Gilbert Jacques Alphonse Brutus, né le 2 août 1887 à Port‑Vendres (Pyrénées‑Orientales), mort le 7 mars 1944 à Perpignan (Pyrénées‑Orientales) des suites de tortures infligées par la Gestapo
Issu d’un milieu modeste, il est le fils de Léon Brutus, dessinateur aux Ponts‑et‑Chaussées, branche qu’il rejoint également par la suite .Joueur, entraîneur, arbitre et dirigeant emblématique du rugby à XV dans les Pyrénées‑Orientales au cours de l’entre‑deux‑guerres, il occupe des responsabilités sportives majeures avant la guerre.
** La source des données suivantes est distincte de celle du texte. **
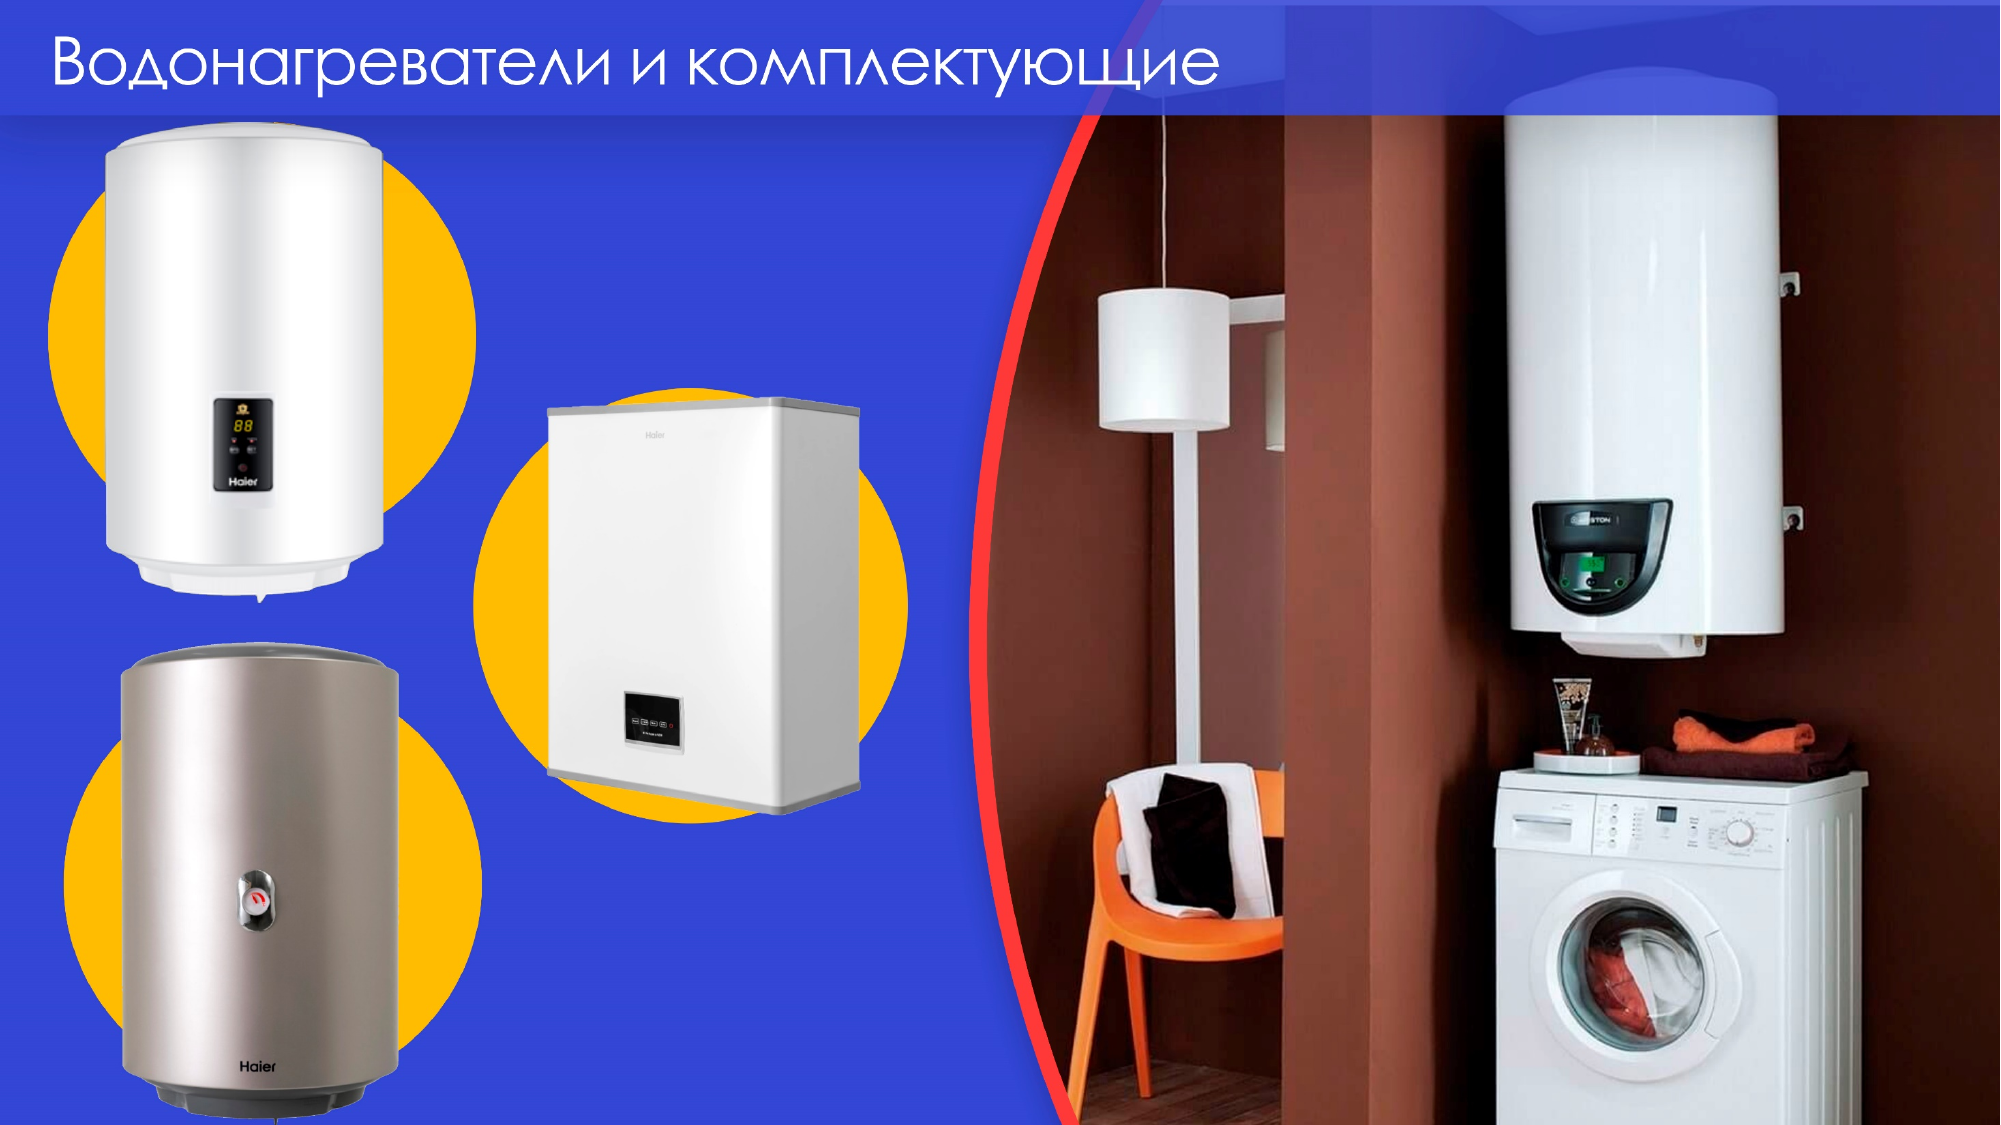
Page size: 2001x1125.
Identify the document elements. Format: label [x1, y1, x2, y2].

list [0, 0, 2000, 1125]
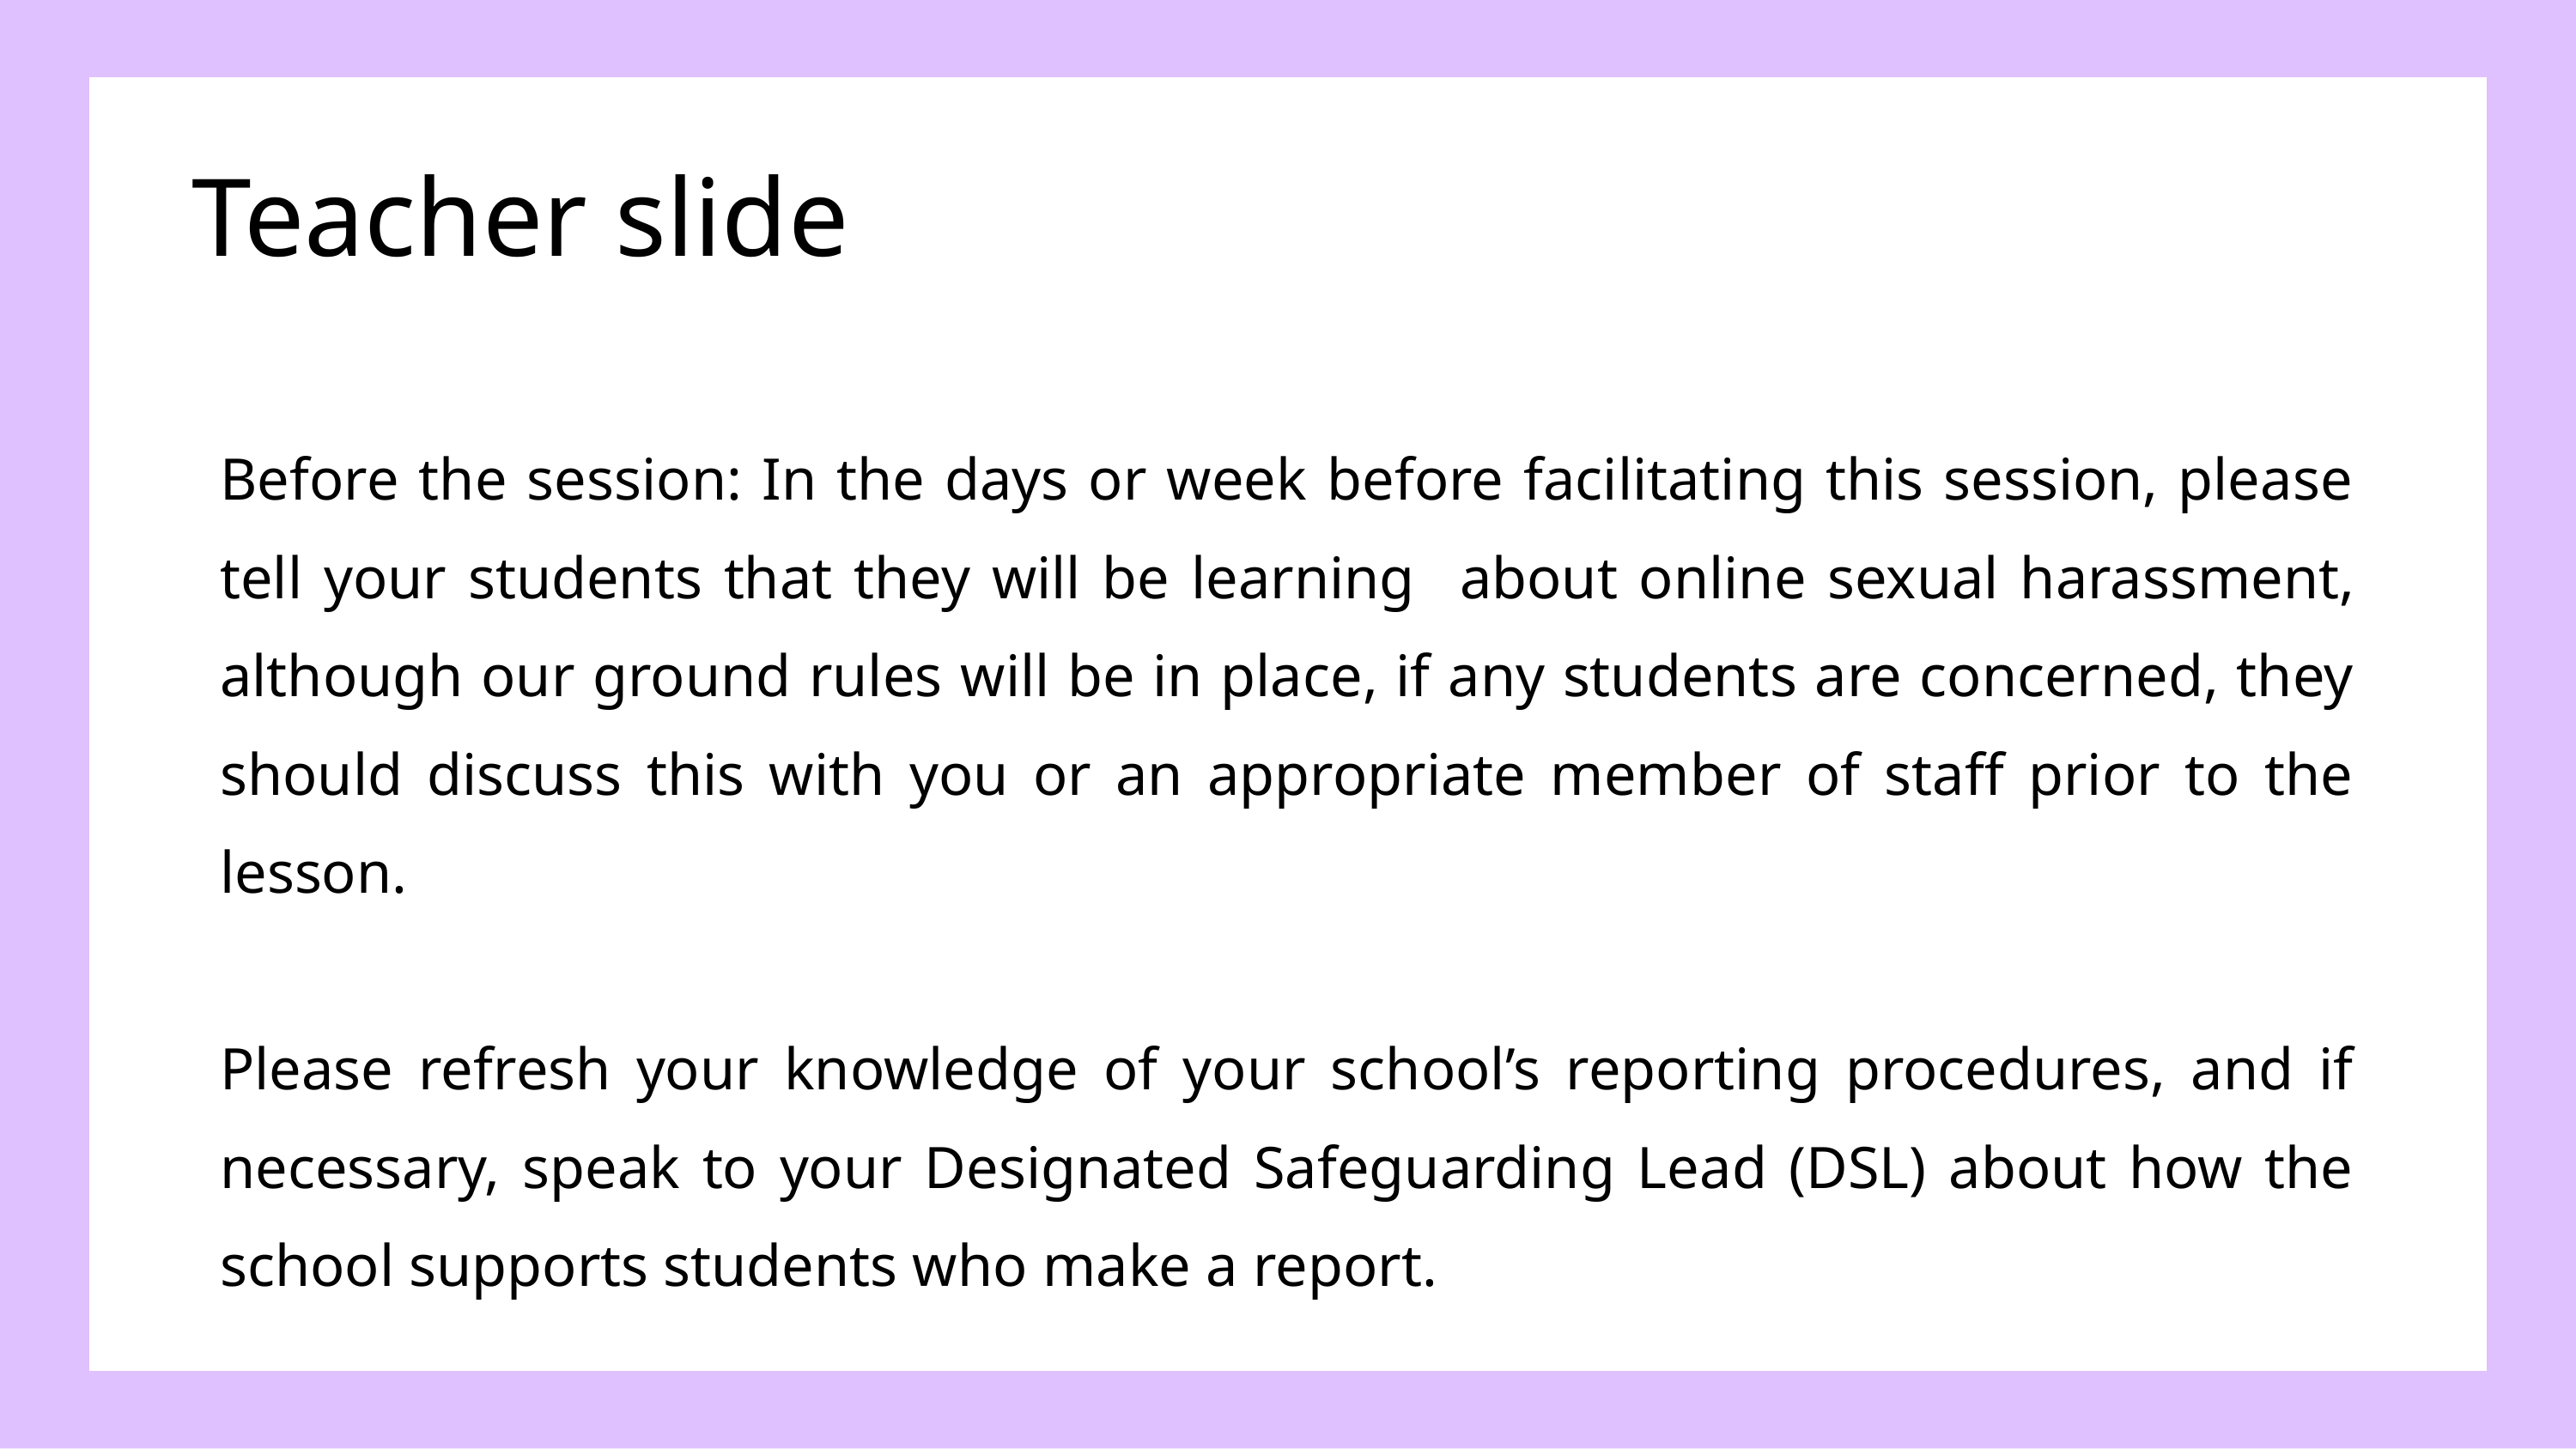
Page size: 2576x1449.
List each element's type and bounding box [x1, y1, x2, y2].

text_box [88, 76, 2487, 1372]
text_box [0, 0, 2576, 1449]
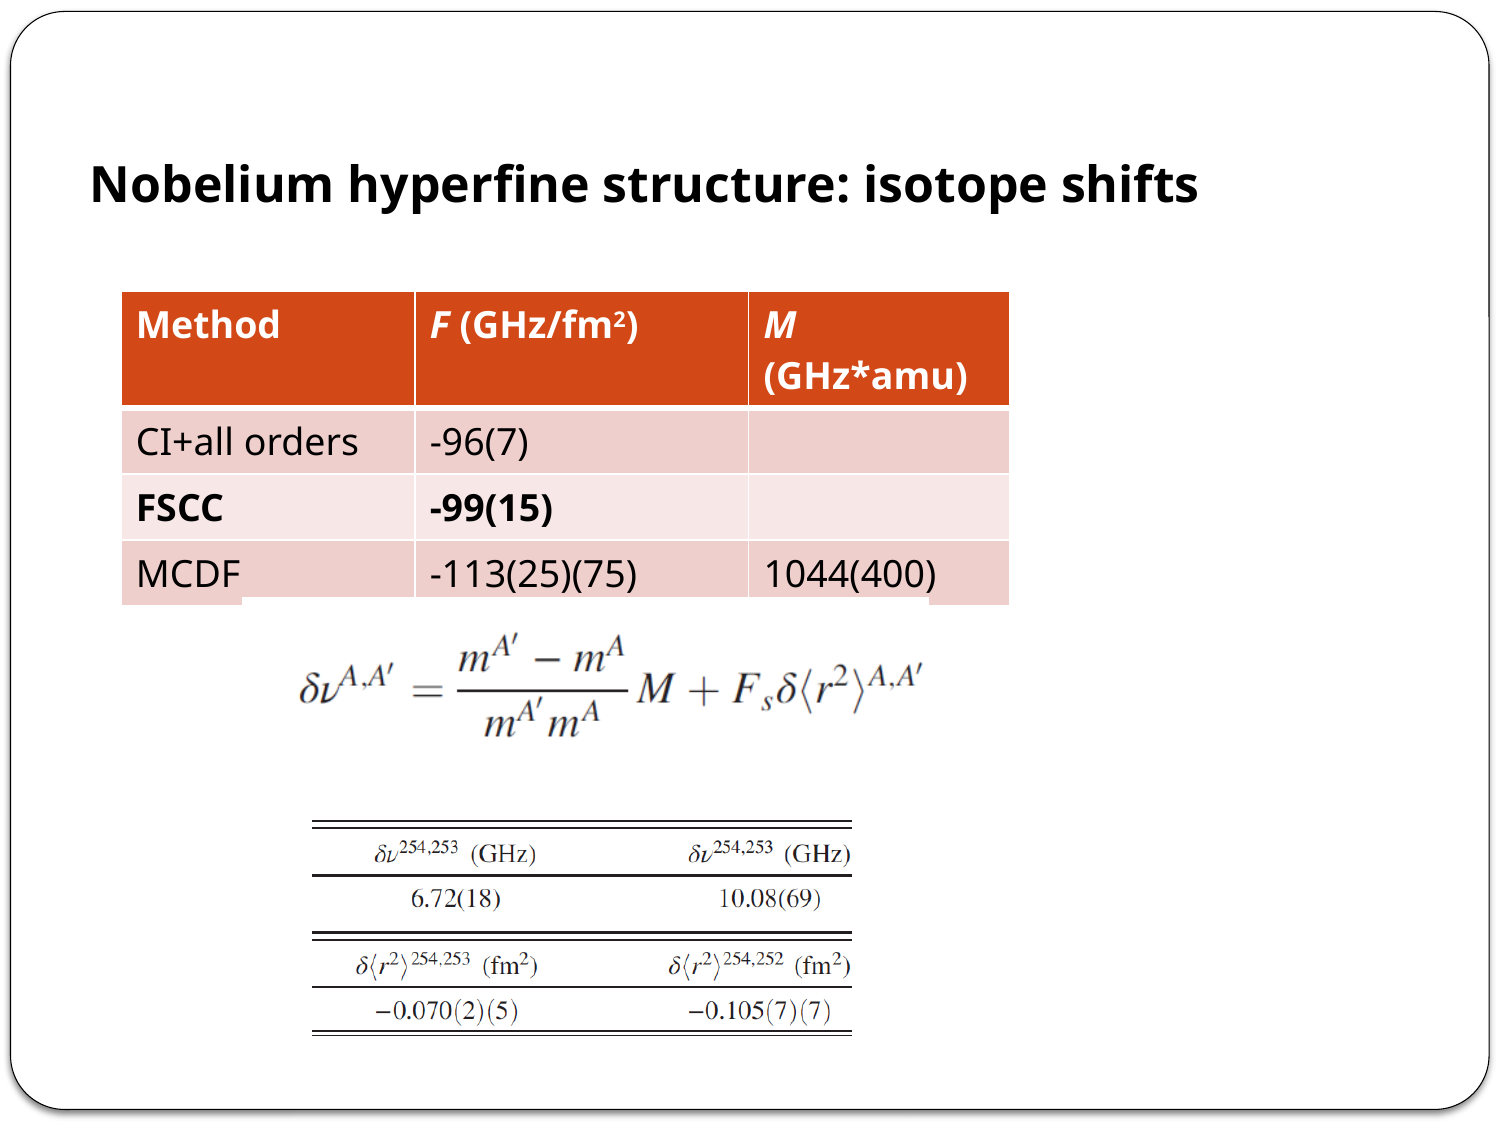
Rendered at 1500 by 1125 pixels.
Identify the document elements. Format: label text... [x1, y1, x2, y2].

table_cell CI+all orders [122, 411, 414, 473]
table_cell [749, 411, 1009, 473]
picture [312, 810, 881, 1067]
table_cell [749, 475, 1009, 539]
table_header Method [122, 292, 414, 405]
text_box Nobelium hyperfine structure: isotope shifts [75, 45, 1412, 233]
table_cell FSCC [122, 475, 414, 539]
table_cell -113(25)(75) [416, 541, 748, 595]
table_cell -99(15) [416, 475, 748, 539]
table_cell MCDF [122, 541, 414, 605]
table_cell 1044(400) [749, 541, 1009, 605]
picture [242, 597, 929, 764]
table_header F (GHz/fm2) [416, 292, 748, 405]
table_header M (GHz*amu) [749, 292, 1009, 405]
table_cell -96(7) [416, 411, 748, 473]
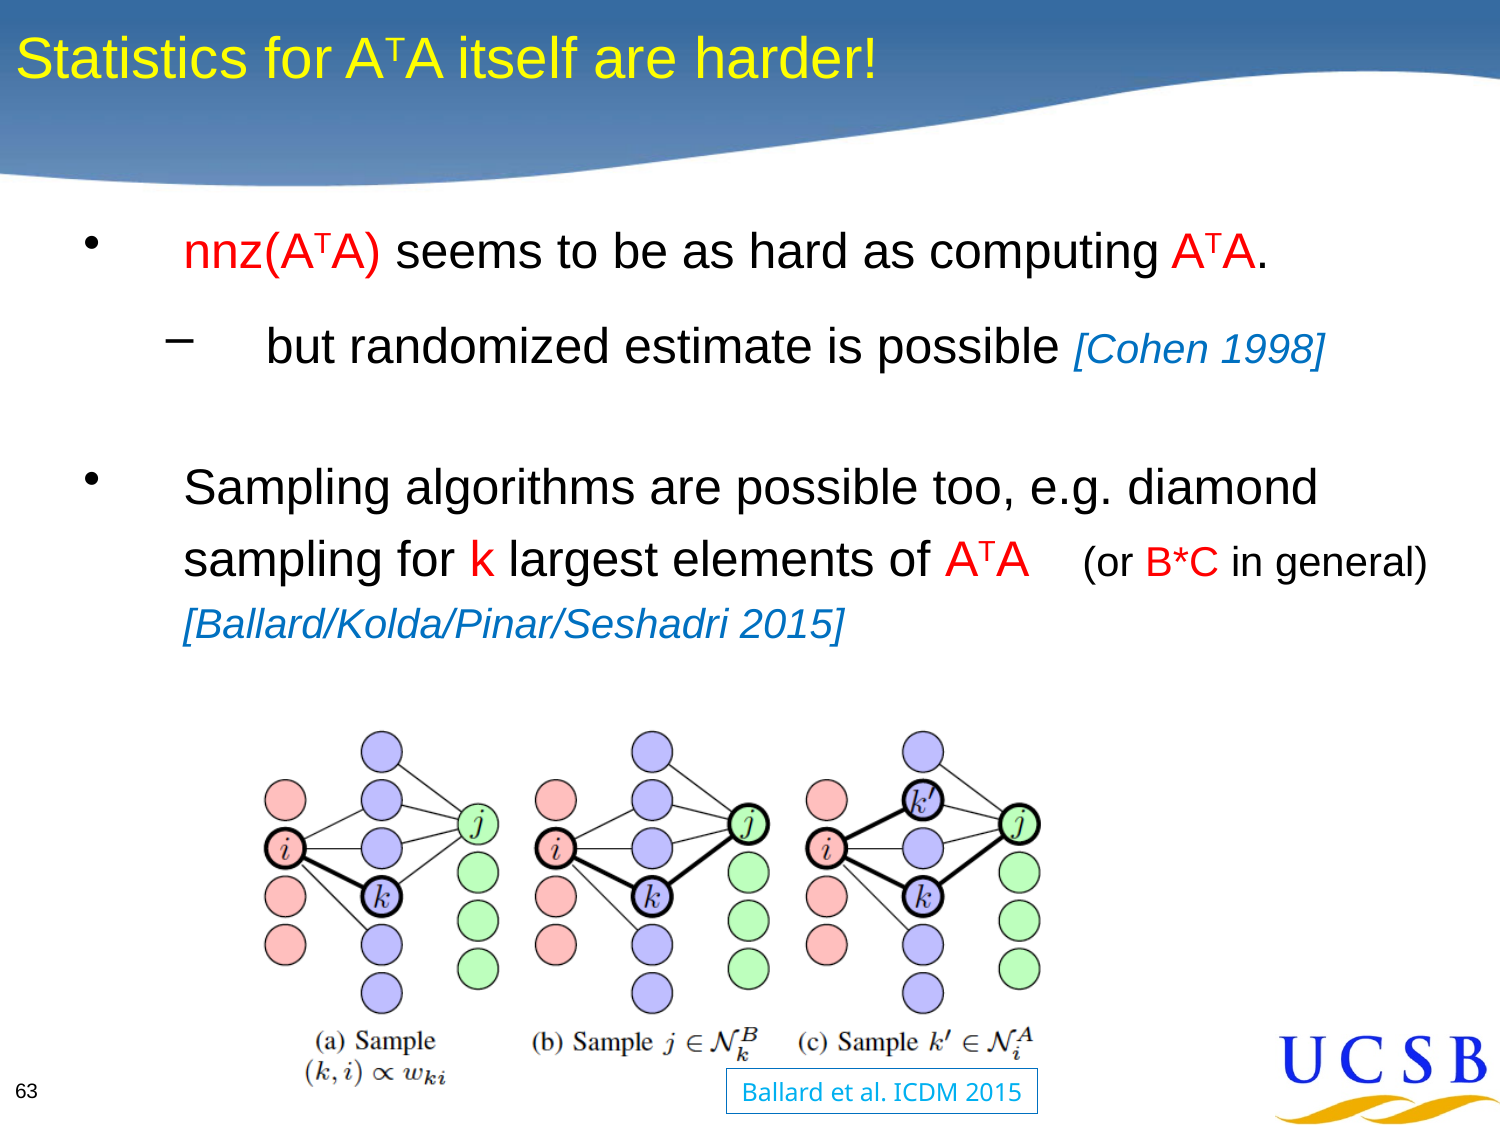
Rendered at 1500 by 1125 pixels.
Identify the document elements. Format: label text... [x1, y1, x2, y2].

picture [257, 708, 1055, 1088]
picture [0, 0, 1500, 213]
text_box Ballard et al. ICDM 2015 [726, 1096, 1038, 1114]
list nnz(ATA) seems to be as hard as computing ATA. but randomized estimate is possible [Cohen 1998] Sampling algorithms are possible too, e.g. diamond sampling for k largest elements of ATA (or B*C in general) [Ballard/Kolda/Pinar/Seshadri 2015] [68, 151, 1463, 1042]
picture [1275, 1034, 1500, 1125]
title Statistics for ATA itself are harder! [0, 0, 1463, 111]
Il incarne aussi une figure politique locale, élu conseiller municipal à Perpignan à plusieurs reprises, militant radical-socialiste, et membre de la franc-maçonnerie.
Dès septembre 1940, Gilbert Brutus s’engage dans la Résistance.
Il fait partie de l’Armée secrète lancée par le général Delestraint et joue un rôle actif dans les filières d’émigration vers l’Espagne, ainsi que dans le renseignement dans les Pyrénées‑Orientales.
Il organise et dirige l’aide aux réfugiés clandestins, notamment les passages clandestins vers l’Espagne, ainsi que des activités de renseignement dans le département.
Arrestation / évasion / déportation
Arrêté plusieurs fois — une première fois en début 1942 à Montpellier, puis en 1943 à Perpignan (dénoncé, puis relâché) — il est finalement arrêté une troisième fois, torturé dans une geôle de la citadelle de Perpignan et meurt des suites de ces tortures le 7 mars 1944.
Camarades de combat
Il collabore avec d’autre membres de l’Armée secrète (groupe Delestraint), mais les noms spécifiques ne sont pas mentionnés dans les sources consultées.
Décorations
Médaille de la Résistance avec rosette à titre posthume par décret du 31 Mars 1947
Aucune autre décoration n’est mentionnée dans les bases officielles consultées.
Toutefois, Wikidata indique une mention « Mort pour la France » et un titre d’« Officier de la Légion d’honneur »
Cette attribution doit être considérée comme crédible, mais non confirmée dans les bases officielles consultées, donc affichée soulignée et en précisant la source.
Lieux de mémoire
Le stade Gilbert‑Brutus à Perpignan, inauguré en 1962, porte son nom en hommage à son engagement et à son sacrifice.
Un hommage syndical a également lieu à la Délégation départementale des Territoires et de la Mer à Perpignan lors de la Journée nationale de la Résistance.
Références bibliographiques
Aucun ouvrage spécialisé mentionné dans les sources consultées.
Références internet
- Wikipédia – « Gilbert Brutus », biographie détaillée couvrant son engagement sportif, politique et résistance, sa carrière, son arrestation et sa mort.
- Maitron Résistance – fiche BRUTUS Gilbert, Jacques, Alphonse, confirme les dates de naissance et décès, circontances de mort dans une geôle sous la torture Fusillés 40-44.
- Article « La guerre Brutus-Laborde », mentionne que Gilbert Brutus entre dès 1940 en Résistance et meurt en mars 1944 dans une geôle tenue par la Gestapo surlatouche.fr.
- Site de la CGT / hommage, rappelant mémorial annuel à Perpignan en son honneur PCF.fr.